The paper also examined the evolution of induction and FV heads during model training. They found that induction heads emerge early in training, while FV heads appear later. Analyzing individual heads revealed that many FV heads initially exhibit high induction scores before transitioning to FV functionality. This unidirectional transition suggests that induction heads may facilitate the learning of more complex FV heads.
The authors propose two conjectures to explain their findings. The first conjecture (C1) posits that induction heads are an early version of FV heads, serving as a stepping stone for models to develop the FV mechanism. The second conjecture (C2) suggests that FV heads are a combination of induction and another mechanism, with heads transitioning from induction to FV functionality actually implementing both. The authors argue that C1 is better supported by their ablation studies, which show that removing monosemantic FV heads significantly hurts ICL performance.
Key findings include:
- Low or zero overlap between induction and FV heads, indicating distinct mechanisms.
- FV heads are located in deeper layers than induction heads.
- Ablating FV heads significantly impairs few-shot ICL accuracy, while ablating induction heads has minimal impact, especially in larger models.
- Many FV heads evolve from induction heads during training, but not vice versa.
- FV heads are crucial for few-shot ICL, while induction heads have a greater impact on token-loss difference.
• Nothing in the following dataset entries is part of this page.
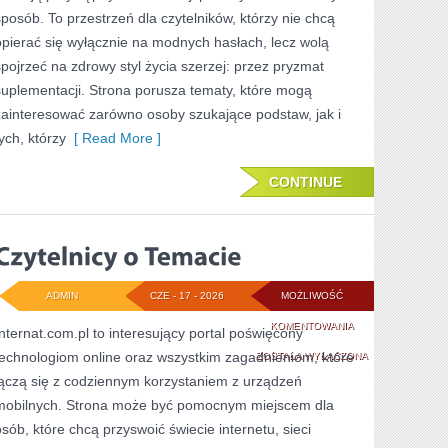
ODCHUDZANIA
sposób. To przestrzeń dla czytelników, którzy nie chcą
opierać się wyłącznie na modnych hasłach, lecz wolą
spojrzeć na zdrowy styl życia szerzej: przez pryzmat
suplementacji. Strona porusza tematy, które mogą
zainteresować zarówno osoby szukające podstaw, jak i
ych, którzy
[ Read More ]
CONTINUE
ADMIN
CZE - 17 - 2026
MOŻLIWOŚĆ
CZYTELNICY
KOMENTOWANIA
Internat.com.pl to interesujący portal poświęcony
technologiom online oraz wszystkim zagadnieniom, które
O
ZOSTAŁA WYŁĄCZONA
łączą się z codziennym korzystaniem z urządzeń
TEMACIE
mobilnych. Strona może być pomocnym miejscem dla
osób, które chcą przyswoić świecie internetu, sieci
The paper challenges the prevailing view of induction heads as the key mechanism for few-shot ICL and highlights the importance of FV heads in driving this capability. The authors emphasize that correlations between mechanisms can lead to illusory explanations and that different definitions of model capabilities can lead to substantially different conclusions. The results also challenge strong versions of universality, as the relative importance of FV heads and induction heads shifts significantly with model scale.